» **Assignment**
Recast every line of the items below as a JSON list of strings, with one string per line and blank lines omitted.

» **Data for analysis**
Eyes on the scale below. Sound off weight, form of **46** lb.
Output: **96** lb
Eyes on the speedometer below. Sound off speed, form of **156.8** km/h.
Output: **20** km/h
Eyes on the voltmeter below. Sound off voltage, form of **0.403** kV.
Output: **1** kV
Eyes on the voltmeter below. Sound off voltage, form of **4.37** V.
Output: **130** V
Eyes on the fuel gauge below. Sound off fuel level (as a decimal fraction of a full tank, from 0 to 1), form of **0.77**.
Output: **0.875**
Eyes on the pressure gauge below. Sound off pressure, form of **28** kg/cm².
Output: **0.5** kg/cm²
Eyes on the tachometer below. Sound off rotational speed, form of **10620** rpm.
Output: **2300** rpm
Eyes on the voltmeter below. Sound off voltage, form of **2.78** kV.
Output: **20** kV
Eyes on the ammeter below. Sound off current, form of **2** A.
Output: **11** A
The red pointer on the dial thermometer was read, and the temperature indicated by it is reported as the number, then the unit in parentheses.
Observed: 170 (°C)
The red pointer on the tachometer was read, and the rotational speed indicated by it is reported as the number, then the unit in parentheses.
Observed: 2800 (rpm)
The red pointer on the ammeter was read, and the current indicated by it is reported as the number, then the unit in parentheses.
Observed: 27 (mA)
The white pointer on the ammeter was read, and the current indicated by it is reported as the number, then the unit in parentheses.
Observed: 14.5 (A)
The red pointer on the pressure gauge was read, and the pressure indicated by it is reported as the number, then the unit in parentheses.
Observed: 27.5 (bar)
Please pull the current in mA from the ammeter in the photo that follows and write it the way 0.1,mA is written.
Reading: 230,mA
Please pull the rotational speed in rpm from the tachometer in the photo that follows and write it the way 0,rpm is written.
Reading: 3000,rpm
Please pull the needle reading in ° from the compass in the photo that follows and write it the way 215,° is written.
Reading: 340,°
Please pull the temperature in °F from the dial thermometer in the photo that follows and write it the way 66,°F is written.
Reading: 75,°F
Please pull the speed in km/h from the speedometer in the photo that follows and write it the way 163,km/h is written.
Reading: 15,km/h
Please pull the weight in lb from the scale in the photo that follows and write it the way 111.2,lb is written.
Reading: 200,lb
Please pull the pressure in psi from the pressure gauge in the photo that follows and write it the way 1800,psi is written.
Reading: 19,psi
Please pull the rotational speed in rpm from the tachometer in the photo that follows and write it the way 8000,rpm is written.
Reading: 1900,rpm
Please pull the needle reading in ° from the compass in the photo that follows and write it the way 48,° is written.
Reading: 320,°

» **Output below**
[
  "Eyes on the scale below. Sound off weight, form of **46** lb.",
  "Output: **96** lb",
  "Eyes on the speedometer below. Sound off speed, form of **156.8** km/h.",
  "Output: **20** km/h",
  "Eyes on the voltmeter below. Sound off voltage, form of **0.403** kV.",
  "Output: **1** kV",
  "Eyes on the voltmeter below. Sound off voltage, form of **4.37** V.",
  "Output: **130** V",
  "Eyes on the fuel gauge below. Sound off fuel level (as a decimal fraction of a full tank, from 0 to 1), form of **0.77**.",
  "Output: **0.875**",
  "Eyes on the pressure gauge below. Sound off pressure, form of **28** kg/cm².",
  "Output: **0.5** kg/cm²",
  "Eyes on the tachometer below. Sound off rotational speed, form of **10620** rpm.",
  "Output: **2300** rpm",
  "Eyes on the voltmeter below. Sound off voltage, form of **2.78** kV.",
  "Output: **20** kV",
  "Eyes on the ammeter below. Sound off current, form of **2** A.",
  "Output: **11** A",
  "The red pointer on the dial thermometer was read, and the temperature indicated by it is reported as the number, then the unit in parentheses.",
  "Observed: 170 (°C)",
  "The red pointer on the tachometer was read, and the rotational speed indicated by it is reported as the number, then the unit in parentheses.",
  "Observed: 2800 (rpm)",
  "The red pointer on the ammeter was read, and the current indicated by it is reported as the number, then the unit in parentheses.",
  "Observed: 27 (mA)",
  "The white pointer on the ammeter was read, and the current indicated by it is reported as the number, then the unit in parentheses.",
  "Observed: 14.5 (A)",
  "The red pointer on the pressure gauge was read, and the pressure indicated by it is reported as the number, then the unit in parentheses.",
  "Observed: 27.5 (bar)",
  "Please pull the current in mA from the ammeter in the photo that follows and write it the way 0.1,mA is written.",
  "Reading: 230,mA",
  "Please pull the rotational speed in rpm from the tachometer in the photo that follows and write it the way 0,rpm is written.",
  "Reading: 3000,rpm",
  "Please pull the needle reading in ° from the compass in the photo that follows and write it the way 215,° is written.",
  "Reading: 340,°",
  "Please pull the temperature in °F from the dial thermometer in the photo that follows and write it the way 66,°F is written.",
  "Reading: 75,°F",
  "Please pull the speed in km/h from the speedometer in the photo that follows and write it the way 163,km/h is written.",
  "Reading: 15,km/h",
  "Please pull the weight in lb from the scale in the photo that follows and write it the way 111.2,lb is written.",
  "Reading: 200,lb",
  "Please pull the pressure in psi from the pressure gauge in the photo that follows and write it the way 1800,psi is written.",
  "Reading: 19,psi",
  "Please pull the rotational speed in rpm from the tachometer in the photo that follows and write it the way 8000,rpm is written.",
  "Reading: 1900,rpm",
  "Please pull the needle reading in ° from the compass in the photo that follows and write it the way 48,° is written.",
  "Reading: 320,°"
]